I rifiuti plastici sul ghiaccio artico mostrano quanto si sia diffuso l'inquinamento.

La scoperta da parte degli scienziati britannici induce la paura che la fusione del ghiaccio permetterà più plastica ad essere rilasciata nell'Oceano artico, con enormi effetti sulla fauna selvatica.

Una spedizione britannica ha scoperto grossi frammenti di polistirolo in fessure del ghiaccio in mezzo all'Oceano Artico. La scoperta, a soli 1.000 miglia dal polo nord, è la prima fatta in una zona prima inaccessibile agli scienziati a causa del ghiaccio marino. È uno degli avvistamenti più a nord negli oceani del mondo, sempre più inquinati dalle materie plastiche.

Un team di scienziati misti tra Regno Unito, USA, Norvegia e Hong Kong, diretto dal biologo marino Tim Gordon dell'Università di Exeter, ha dichiarato che la scoperta ha confermato quanto sia andato lontano l'inquinamento derivato dalla plastica. Secondo gli esperti, i rifiuti plastici si stanno riversando nell'Artico a causa del cambiamento climatico che scioglie i ghiacci. E questo fatto è potenzialmente pericoloso per la fauna selvatica artica.

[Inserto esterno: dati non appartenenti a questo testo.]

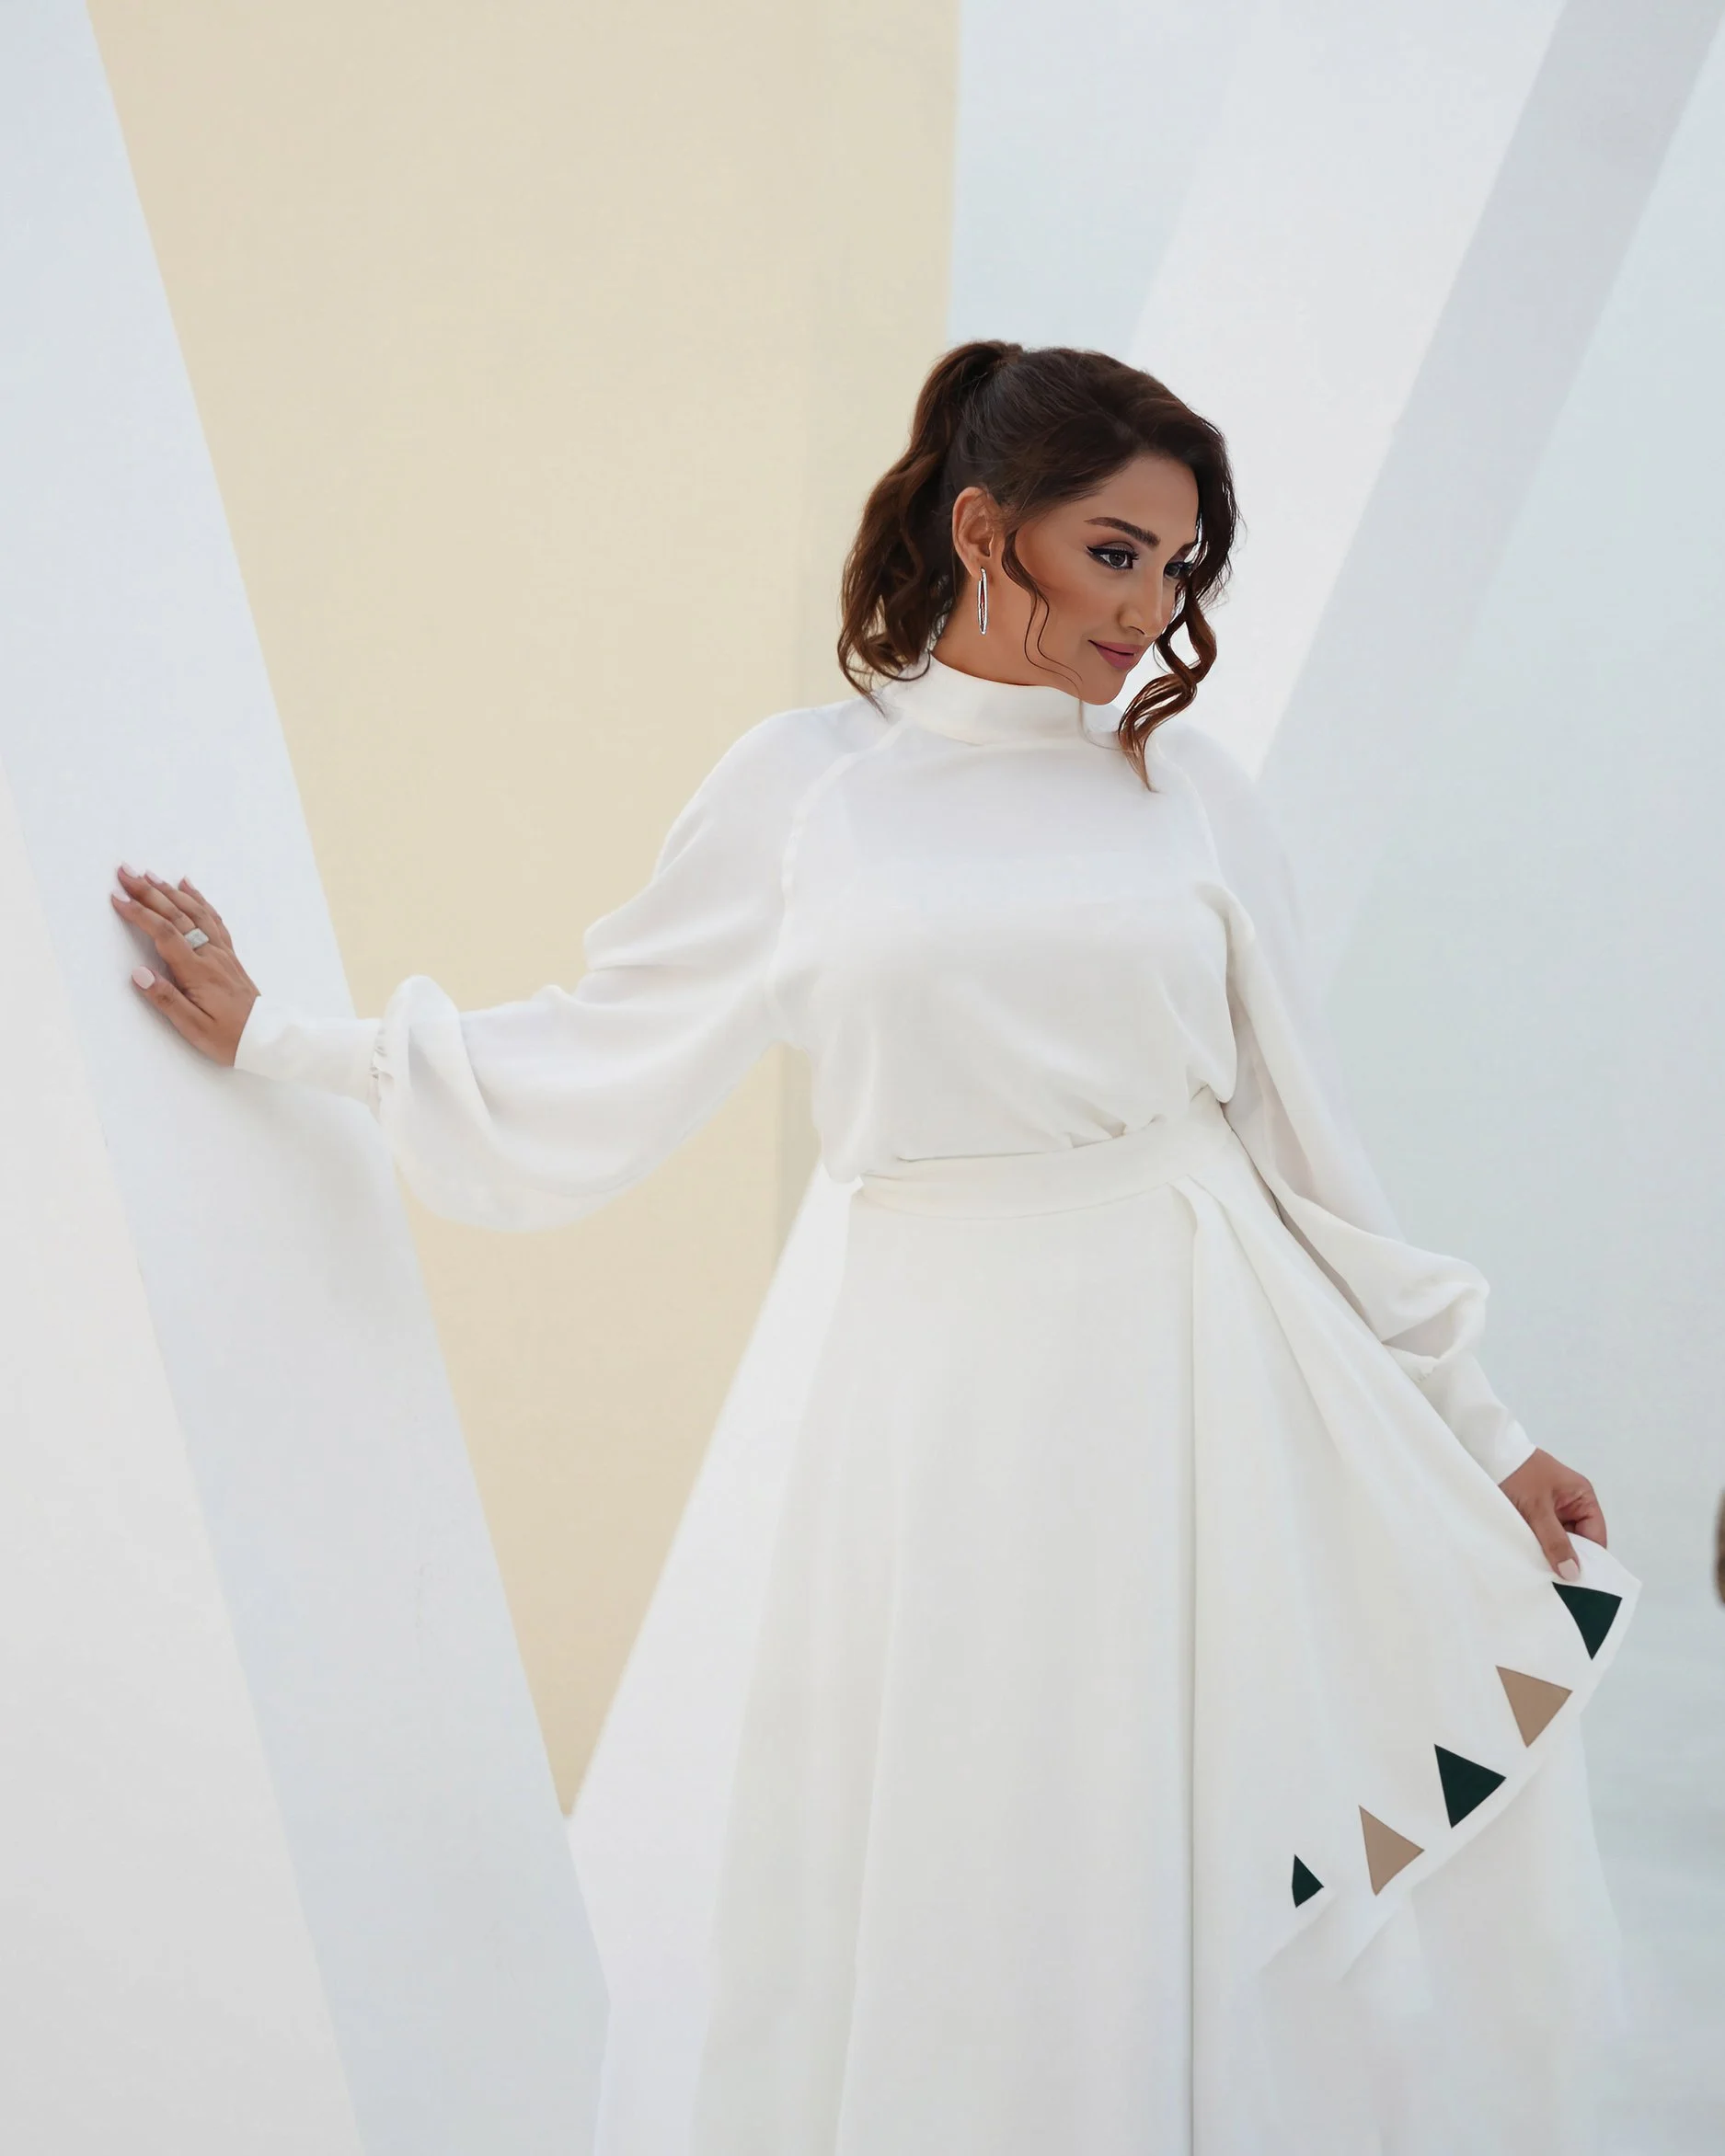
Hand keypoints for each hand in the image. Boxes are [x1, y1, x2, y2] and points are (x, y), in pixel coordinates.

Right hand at [110, 865, 258, 1065]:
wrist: (268, 1038)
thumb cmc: (230, 1038)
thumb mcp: (194, 1027)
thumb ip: (166, 1000)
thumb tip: (138, 973)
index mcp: (198, 972)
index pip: (165, 934)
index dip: (140, 914)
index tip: (117, 898)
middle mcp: (211, 955)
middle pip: (177, 915)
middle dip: (149, 892)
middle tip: (126, 872)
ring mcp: (222, 953)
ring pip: (195, 912)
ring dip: (171, 891)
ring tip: (150, 875)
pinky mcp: (229, 955)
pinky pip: (213, 919)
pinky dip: (199, 899)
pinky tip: (188, 887)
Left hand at [1498, 1447, 1605, 1582]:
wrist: (1486, 1452)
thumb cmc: (1516, 1473)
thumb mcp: (1537, 1509)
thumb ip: (1555, 1541)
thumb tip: (1573, 1572)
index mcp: (1582, 1498)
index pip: (1595, 1537)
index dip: (1589, 1561)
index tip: (1578, 1584)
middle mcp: (1571, 1505)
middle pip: (1577, 1542)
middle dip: (1567, 1560)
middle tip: (1556, 1585)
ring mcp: (1552, 1510)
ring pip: (1558, 1542)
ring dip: (1549, 1555)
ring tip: (1541, 1576)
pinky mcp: (1534, 1514)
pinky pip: (1542, 1537)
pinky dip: (1537, 1547)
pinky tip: (1529, 1562)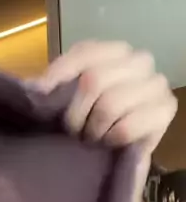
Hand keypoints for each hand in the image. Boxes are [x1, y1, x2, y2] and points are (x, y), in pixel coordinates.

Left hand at [37, 40, 176, 157]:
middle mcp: (139, 60)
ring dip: (93, 130)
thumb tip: (35, 90)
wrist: (121, 150)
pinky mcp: (166, 109)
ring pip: (110, 105)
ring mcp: (156, 84)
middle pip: (94, 80)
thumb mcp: (68, 97)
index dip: (58, 76)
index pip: (84, 53)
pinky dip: (111, 139)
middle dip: (75, 114)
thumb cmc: (93, 119)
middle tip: (74, 131)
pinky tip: (110, 143)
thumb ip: (53, 86)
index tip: (40, 97)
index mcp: (113, 51)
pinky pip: (127, 126)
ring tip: (93, 138)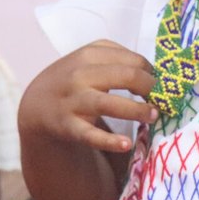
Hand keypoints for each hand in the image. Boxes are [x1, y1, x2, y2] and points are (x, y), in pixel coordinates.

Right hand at [19, 41, 157, 154]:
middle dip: (150, 88)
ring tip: (153, 116)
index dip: (152, 73)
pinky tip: (127, 144)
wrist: (36, 105)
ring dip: (137, 111)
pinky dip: (109, 142)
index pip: (133, 60)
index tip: (161, 84)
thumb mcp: (90, 60)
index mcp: (90, 54)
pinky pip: (91, 135)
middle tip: (161, 100)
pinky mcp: (68, 126)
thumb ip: (119, 60)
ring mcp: (73, 100)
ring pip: (110, 104)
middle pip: (126, 76)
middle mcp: (80, 74)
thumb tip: (156, 73)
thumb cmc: (74, 80)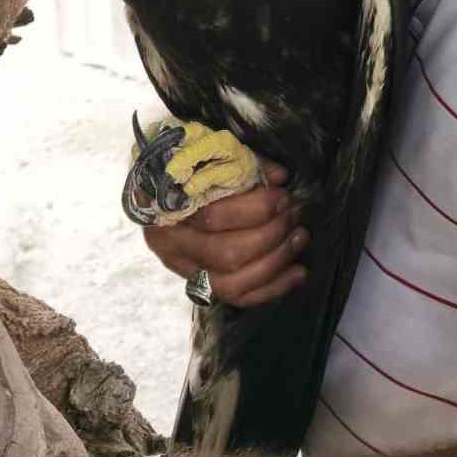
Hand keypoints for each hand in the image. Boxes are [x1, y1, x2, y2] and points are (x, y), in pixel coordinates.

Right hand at [142, 162, 307, 306]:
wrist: (157, 191)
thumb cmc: (189, 170)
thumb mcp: (209, 158)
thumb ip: (244, 165)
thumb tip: (279, 177)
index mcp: (169, 208)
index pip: (214, 217)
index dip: (256, 209)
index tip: (283, 196)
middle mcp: (172, 245)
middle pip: (226, 254)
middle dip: (271, 235)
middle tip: (294, 215)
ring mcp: (185, 271)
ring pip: (232, 284)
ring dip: (274, 263)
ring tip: (299, 238)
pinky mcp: (200, 287)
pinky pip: (238, 298)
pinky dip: (272, 288)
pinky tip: (297, 272)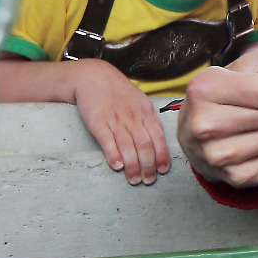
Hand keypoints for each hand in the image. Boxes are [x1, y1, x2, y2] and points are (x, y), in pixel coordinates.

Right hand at [71, 59, 173, 183]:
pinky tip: (117, 166)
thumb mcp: (140, 102)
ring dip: (133, 165)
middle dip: (148, 165)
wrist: (94, 77)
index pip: (158, 137)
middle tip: (148, 180)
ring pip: (128, 145)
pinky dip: (113, 154)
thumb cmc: (119, 92)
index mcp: (145, 113)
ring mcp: (116, 120)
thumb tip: (159, 142)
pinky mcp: (98, 122)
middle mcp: (133, 118)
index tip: (163, 170)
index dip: (162, 155)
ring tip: (134, 180)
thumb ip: (150, 120)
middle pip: (144, 145)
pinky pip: (107, 140)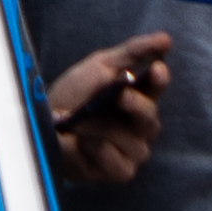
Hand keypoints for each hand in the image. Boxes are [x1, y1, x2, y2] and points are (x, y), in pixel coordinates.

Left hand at [40, 33, 169, 189]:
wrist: (45, 122)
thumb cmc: (74, 94)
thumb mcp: (100, 66)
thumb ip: (133, 52)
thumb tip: (166, 39)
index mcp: (139, 96)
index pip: (157, 86)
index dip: (159, 79)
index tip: (157, 69)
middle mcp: (141, 125)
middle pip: (150, 117)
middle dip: (136, 105)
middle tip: (121, 95)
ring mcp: (133, 150)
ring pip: (132, 140)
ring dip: (101, 127)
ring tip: (77, 120)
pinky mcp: (121, 171)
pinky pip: (119, 161)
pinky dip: (97, 149)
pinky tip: (83, 142)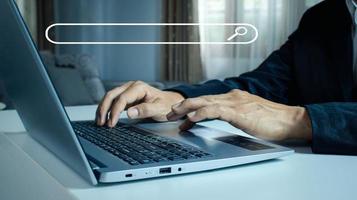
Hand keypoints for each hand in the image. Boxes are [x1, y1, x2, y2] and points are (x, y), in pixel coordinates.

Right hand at [96, 81, 183, 126]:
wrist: (171, 103)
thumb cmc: (167, 105)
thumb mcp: (159, 109)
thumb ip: (145, 110)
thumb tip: (129, 113)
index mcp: (139, 87)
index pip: (122, 98)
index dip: (115, 111)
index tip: (112, 123)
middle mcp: (132, 87)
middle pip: (111, 95)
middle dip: (103, 109)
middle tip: (101, 123)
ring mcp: (128, 91)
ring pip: (110, 97)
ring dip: (103, 109)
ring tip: (100, 122)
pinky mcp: (127, 97)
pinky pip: (113, 101)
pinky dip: (107, 109)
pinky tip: (104, 118)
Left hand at [167, 89, 311, 140]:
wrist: (289, 120)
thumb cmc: (271, 119)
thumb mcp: (248, 114)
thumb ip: (233, 113)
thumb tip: (220, 117)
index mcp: (233, 97)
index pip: (207, 100)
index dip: (191, 106)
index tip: (179, 114)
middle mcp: (232, 97)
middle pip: (202, 99)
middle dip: (183, 105)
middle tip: (170, 112)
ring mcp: (235, 103)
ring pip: (205, 103)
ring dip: (187, 109)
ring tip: (174, 115)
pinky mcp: (239, 112)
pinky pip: (216, 111)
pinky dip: (201, 113)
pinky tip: (192, 118)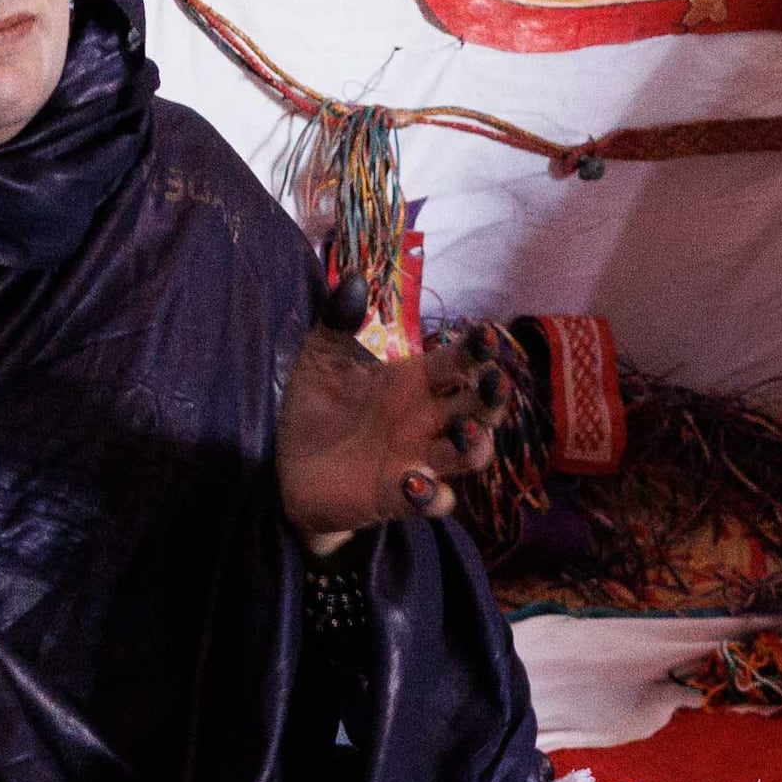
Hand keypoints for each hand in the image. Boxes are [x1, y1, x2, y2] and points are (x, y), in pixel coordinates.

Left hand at [278, 320, 503, 547]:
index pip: (459, 362)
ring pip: (472, 455)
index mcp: (413, 382)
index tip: (484, 336)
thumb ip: (338, 322)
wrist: (288, 468)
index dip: (477, 349)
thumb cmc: (316, 411)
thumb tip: (355, 279)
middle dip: (492, 396)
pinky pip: (434, 501)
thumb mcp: (320, 360)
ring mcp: (418, 459)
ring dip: (476, 444)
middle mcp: (425, 420)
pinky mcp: (400, 497)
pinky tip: (413, 482)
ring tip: (463, 431)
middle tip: (493, 382)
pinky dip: (431, 496)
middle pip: (479, 407)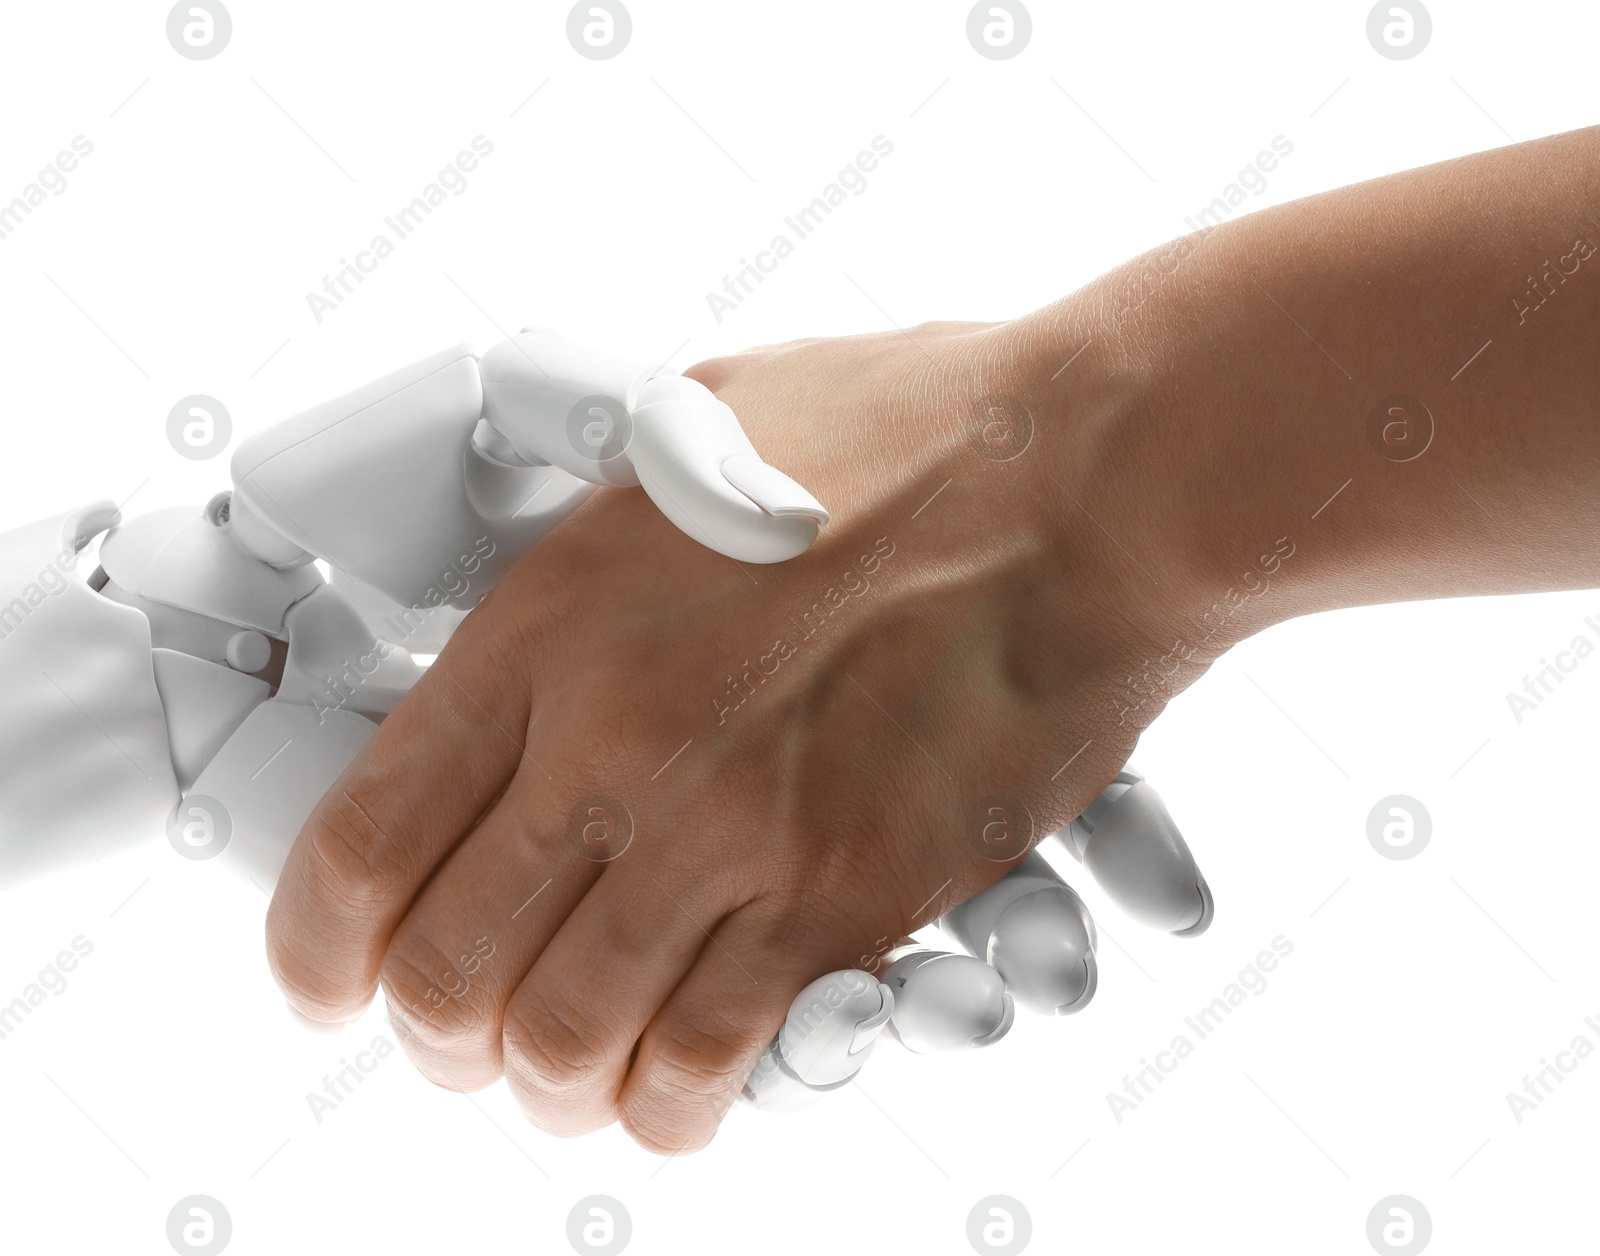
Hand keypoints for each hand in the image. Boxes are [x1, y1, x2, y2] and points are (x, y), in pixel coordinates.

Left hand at [263, 316, 1212, 1152]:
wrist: (1091, 479)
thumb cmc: (902, 432)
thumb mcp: (685, 430)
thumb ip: (580, 530)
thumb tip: (518, 583)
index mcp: (549, 621)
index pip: (361, 846)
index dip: (317, 951)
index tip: (332, 985)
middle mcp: (618, 741)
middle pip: (449, 973)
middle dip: (434, 1038)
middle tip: (462, 1040)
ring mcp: (736, 832)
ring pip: (569, 1040)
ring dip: (548, 1085)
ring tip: (565, 1076)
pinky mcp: (851, 899)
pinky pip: (710, 1061)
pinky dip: (670, 1105)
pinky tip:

Gli scienziati, che si trovavano nell'osservatorio della Penisola Hinata, hanno tentato di raggiungere via nave il polo nord, e si sono sorpresi nello scoprire alcuni blocchi di polistirolo a centinaia di chilometri da terra, in aree che fino a poco tempo fa erano coperte da ghiaccio tutto l'anno. Inoltre, sono state trovati due grandi pezzi sul bordo delle falde di ghiaccio tra il 77° e l'80° parallelo, al centro delle acque internazionali dell'Oceano Artico Centrale.

Il trekker Pen Hadow, l'unico ad arrivare, da solo e senza ausili meccanici, dal Canada al polo nord geografico, ha affermato che in 25 anni di esplorazione dell'Artico non aveva mai visto rifiuti cosi grandi e visibili.

La spedizione, con l'utilizzo di due barche, ha navigato nelle acque internazionali dell'Oceano Artico Centrale spingendosi più a nord rispetto a qualsiasi tentativo di navigazione precedente senza rompighiaccio. La fusione del ghiaccio è aumentata drasticamente a causa del cambiamento climatico.

Le stime indicano che vi sono più di 5 milioni di pezzi di plastica che galleggiano sulla superficie degli oceani del mondo. Secondo il dottor Ceri Lewis, consulente scientifico della spedizione con sede nell'Università di Exeter, la produzione di plastica è di circa 300 milioni di tonnellate l'anno, pari al peso di tutti gli esseri umani del pianeta. Circa la metà di tutta la plastica prodotta viene usata una volta e poi gettata via.

Una delle maggiori preoccupazioni è quella che grandi pezzi di plastica possano rompersi in microplastiche, minuscole particelle che vengono consumate accidentalmente dagli animali marini. Le particelle rimangono nel corpo degli animali e vengono inseriti nella catena alimentare, minacciando la fauna selvatica a tutti i livelli, dallo zooplancton ai predatori, come gli orsi polari (vedi I pesci si nutrono di plastica). Nel tentativo di misurare la presenza di microplastiche nelle acque artiche, gli scienziati intendono provare campioni di acqua di mare raccolti in reti con foti inferiori al millimetro.

L'Artico è considerato un punto di accumulo di microplastica a causa del numero di fiumi che si esauriscono nel bacino artico, ma ci sono pochissimi dati a sostegno di questa idea. Alcune proiezioni indicano che l'intero Oceano Artico sarà libero da ghiaccio durante l'estate entro il 2050. Ciò consentirà lo sfruttamento umano di queste acque e porterà una serie di nuove minacce alla fauna selvatica artica, fino a oggi protetta dal ghiaccio permanente.